Everyone agreed an AI teammate could help. The hard part was deciding what it should do without asking first: where to draw the line between what it handles on its own and what it brings back to a person. That line, not the feature list, was where people disagreed.
The team needed a way to think about it: which actions the AI could take by itself, which ones it should pause and confirm, and where a person had to stay in control.
I ran a study with 21 real participants, walking them through structured scenarios that simulated a six-month relationship with an AI teammate, to see how their trust changed as it suggested things, coached them, made decisions, and asked for access.
They rated it high on helpfulness, communication, and initiative, between 4.3 and 4.8 out of 5. One thing sat far below the rest. Handing over credentials scored 3.4. People would let it suggest, coach, even decide. They would not give it the keys.
It wasn't about effort. Handing over credentials takes one click, less work than most of the things people were happy to let the AI do. It still scored lowest, because there was no taking it back.
People judged each action by two things: how bad it would be if the AI got it wrong, and whether they could undo, limit, or fix it afterward. So the design problem moved. It's less about how capable the AI is, and more about how recoverable its actions are.
I used this to frame the problem as three zones, and to make the tradeoff clear to the team and to leadership:
Act: low-risk, reversible things the AI can do on its own, like drafting something only that person
would see.
Ask: high-impact or unclear actions it should pause and confirm first, like automating something the
rest of their team would see or build on.
Hand back: the moments a person needs to step in, to override it, pull back access, correct what it
remembered, or repair a mistake.
Today, every action still asks first, a deliberate choice while trust is still being established.
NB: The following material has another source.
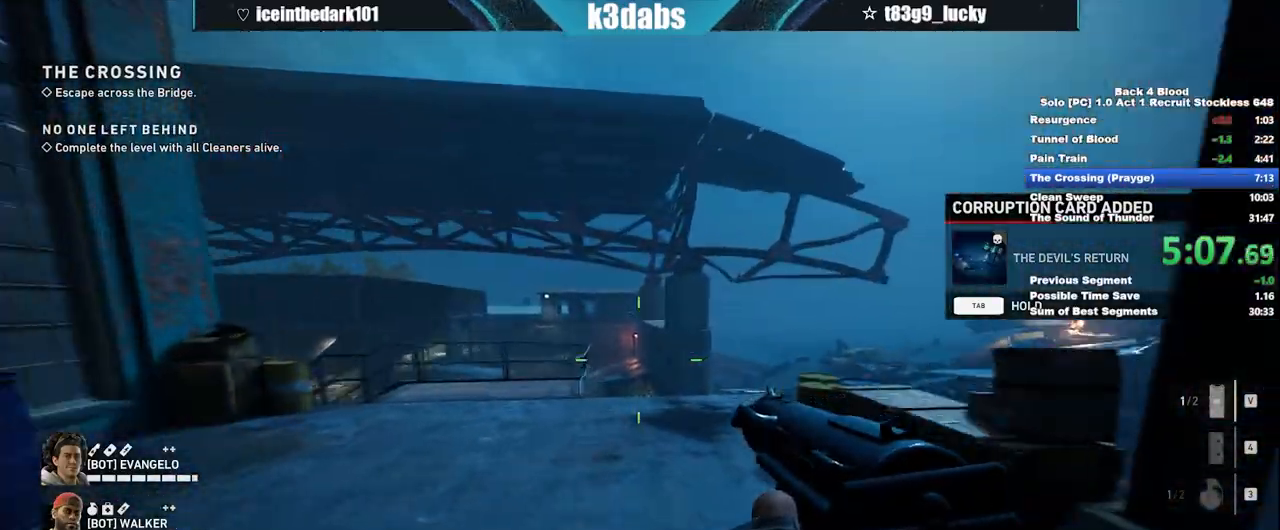
{"keys": ["shift", "w"], "mouse": [], "events": [[100, "shift", "down"]]}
At the vision stage, act, ask, and hand back became concrete examples for how that could change: reversibility, receipts, contextual help, and a hand back that feeds a correction into what the AI knows about someone's preferences, not just a log of it. I used prototypes, an override-and-learn loop among them, to help my team visualize what that experience could be.
Trust isn't a one-time setting. It builds up over time, one interaction at a time.
This is still exploratory, so there's no shipped product to point to. What it has done is shape decisions. I worked with a PM to turn the research and the vision into something leadership could act on, and it fed into how the team is deciding where to invest. We're still working out the specific vision and where it takes the product.